While there are fundamental characteristics and principles that accompany any physician compensation plan, depending on the employment platform, there are some nuances that need to be considered. All plans generally should encourage productivity, strategic growth, cost containment, quality, and patient satisfaction. However, in the independent practice, it’s about developing a plan that’s the least unfair to all. In the hospital-sponsored setting, the key is generally to encourage “groupness,” and with the faculty plans, it’s usually about “groupness” and managing teaching time.
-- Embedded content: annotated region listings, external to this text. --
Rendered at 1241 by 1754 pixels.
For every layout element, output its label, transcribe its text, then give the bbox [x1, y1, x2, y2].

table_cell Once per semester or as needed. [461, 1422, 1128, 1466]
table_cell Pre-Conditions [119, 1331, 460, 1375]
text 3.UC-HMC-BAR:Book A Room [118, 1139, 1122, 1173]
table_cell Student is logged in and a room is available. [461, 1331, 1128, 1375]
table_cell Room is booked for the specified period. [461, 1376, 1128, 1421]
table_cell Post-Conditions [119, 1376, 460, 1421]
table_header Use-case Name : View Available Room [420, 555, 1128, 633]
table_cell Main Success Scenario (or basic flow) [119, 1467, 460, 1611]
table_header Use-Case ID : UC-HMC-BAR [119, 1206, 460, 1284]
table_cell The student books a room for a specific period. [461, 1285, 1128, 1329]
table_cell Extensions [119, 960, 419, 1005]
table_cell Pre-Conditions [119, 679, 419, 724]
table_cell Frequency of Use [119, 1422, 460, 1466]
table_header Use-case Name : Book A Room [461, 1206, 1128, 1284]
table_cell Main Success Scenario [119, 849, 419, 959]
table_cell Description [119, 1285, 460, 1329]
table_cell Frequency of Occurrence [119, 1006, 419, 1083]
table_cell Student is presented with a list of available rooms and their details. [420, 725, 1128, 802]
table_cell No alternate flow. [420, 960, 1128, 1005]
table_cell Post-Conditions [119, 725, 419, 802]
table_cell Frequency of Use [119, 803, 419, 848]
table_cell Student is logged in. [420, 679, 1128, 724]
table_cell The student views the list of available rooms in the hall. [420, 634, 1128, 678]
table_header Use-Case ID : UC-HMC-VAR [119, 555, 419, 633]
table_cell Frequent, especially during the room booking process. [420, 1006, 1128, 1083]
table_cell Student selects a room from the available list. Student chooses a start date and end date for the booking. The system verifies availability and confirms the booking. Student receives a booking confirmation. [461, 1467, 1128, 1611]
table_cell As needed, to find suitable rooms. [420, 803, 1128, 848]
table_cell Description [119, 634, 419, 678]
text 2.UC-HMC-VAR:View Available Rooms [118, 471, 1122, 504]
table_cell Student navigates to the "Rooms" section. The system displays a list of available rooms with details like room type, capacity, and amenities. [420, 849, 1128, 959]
All of these goals, while they may seem complicated, can be accomplished with relative simplicity, ease of administration, and sustainability. In our experience, an annual review of the goals is essential (with minor or even major changes needed). No compensation plan should be the same every year for 3-5 years. The 2010 health reform law and a medical group’s ability to recruit and retain the best physicians each year are two examples of why constant review is essential.